Em Portugal, há algumas semanas realizou-se em algumas cidades manifestações de taxistas contra a Uber. Um dos argumentos mais vincados pelos taxistas é que a plataforma desenvolve uma actividade que é ilegal, e que coloca os serviços de transporte em desigualdade por a Uber não ser "taxada" da mesma forma que os táxis. Mas não apenas em Portugal houve protestes contra esta plataforma. Inclusivamente, em alguns países a Uber foi alvo de proibições parciais.

Também recentemente foi notícia que em Berlim (Alemanha) as autoridades querem proibir os turistas de alugarem apartamentos através de plataformas como a Airbnb. Com multas elevadas, as autoridades germânicas esperam proteger a disponibilidade de propriedades e manter as rendas o mais baixas possível. Isto porque o número de propriedades disponíveis para alugar por um longo período de tempo caiu de forma significativa após a expansão de plataformas como a norte-americana Airbnb.

O Financial Times dá conta também que uma regulação coerente para este tipo de serviços ao nível europeu pode dar um grande impulso a estes negócios, uma vez que estes prestadores de serviços não terão assim de enfrentar 28 sistemas regulatórios distintos. 

Aliviar das tensões entre Europa e EUA

Estas orientações elaboradoras por Bruxelas podem ajudar a aliviar as tensões, no que diz respeito à regulação tecnológica, entre a Comissão Europeia e Washington. Ainda que estas ideias possam vir a ser bem vistas pelos grupos empresariais norte-americanos, e principais impulsionadores da "sharing economy", empresas de Silicon Valley poderão não ver as propostas europeias com tão bons olhos, escreve o FT.
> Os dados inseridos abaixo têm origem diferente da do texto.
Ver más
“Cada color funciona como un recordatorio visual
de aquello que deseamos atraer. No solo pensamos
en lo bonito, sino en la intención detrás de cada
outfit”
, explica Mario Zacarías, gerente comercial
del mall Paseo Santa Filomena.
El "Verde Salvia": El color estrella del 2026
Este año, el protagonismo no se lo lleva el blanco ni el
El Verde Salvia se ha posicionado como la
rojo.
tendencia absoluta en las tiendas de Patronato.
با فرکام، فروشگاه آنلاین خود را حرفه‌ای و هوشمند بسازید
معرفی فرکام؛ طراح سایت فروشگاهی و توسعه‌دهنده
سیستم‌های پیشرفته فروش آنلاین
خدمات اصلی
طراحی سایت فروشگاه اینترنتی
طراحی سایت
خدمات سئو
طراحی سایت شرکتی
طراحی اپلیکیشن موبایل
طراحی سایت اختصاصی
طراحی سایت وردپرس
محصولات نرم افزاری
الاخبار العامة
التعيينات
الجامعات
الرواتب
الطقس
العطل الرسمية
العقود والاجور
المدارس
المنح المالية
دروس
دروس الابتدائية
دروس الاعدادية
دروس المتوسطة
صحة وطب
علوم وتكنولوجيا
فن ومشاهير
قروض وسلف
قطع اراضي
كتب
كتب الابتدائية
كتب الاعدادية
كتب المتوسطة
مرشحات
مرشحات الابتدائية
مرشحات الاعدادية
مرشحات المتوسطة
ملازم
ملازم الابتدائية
A Comissão Europeia quer que empresas que não permitem que os seus operadores estabeleçam os seus próprios preços e que os obriguem a aceitar clientes sejam vistos como tendo uma "relação de trabalho" com os mesmos. A Uber, por exemplo, considera que os seus condutores não são seus funcionários, pelo que não tem responsabilidades de cariz social com estes. A plataforma de transporte poderá, caso Bruxelas estabeleça esta directriz, vir a ser uma das empresas que vai apresentar resistência à mesma.

O documento que o órgão de comunicação britânico teve acesso aponta também críticas de Bruxelas à forma como estados-membros estão a tratar a questão dos alojamentos. Um desses exemplos é Berlim e as coimas que revelou que pode aplicar. Bruxelas considera que tais regras "são geralmente difíceis de justificar". Em alternativa, escreve o FT, os países devem ponderar introduzir limites ao número de dias que é possível arrendar um apartamento em tais plataformas.

Airbnb e Uber escrevem à Comissão Europeia

Cinco dezenas de empresas, entre elas a Uber a Airbnb, escreveram, em Fevereiro, uma carta aos líderes da União Europeia. A missiva tinha como objectivo convencer as autoridades do Velho Continente que a "sharing economy" ajuda ao crescimento económico e não deve ter de enfrentar várias leis nacionais diferentes.

As empresas, segundo avança a Bloomberg, enviaram a carta a Mark Rutte, primeiro-ministro da Holanda e responsável pela presidência rotativa da União Europeia, e pediam um compromisso mais forte para com os modelos de negócios colaborativos de forma que possam ser criados mais postos de trabalho e crescimento económico.

"Pedimos aos estados-membros que apoiem estes objectivos e continuem a procurar assegurar que as leis nacionais e locais não limitem desnecessariamente o desenvolvimento da economia colaborativa em detrimento dos europeus", dizia a carta a que a Bloomberg teve acesso.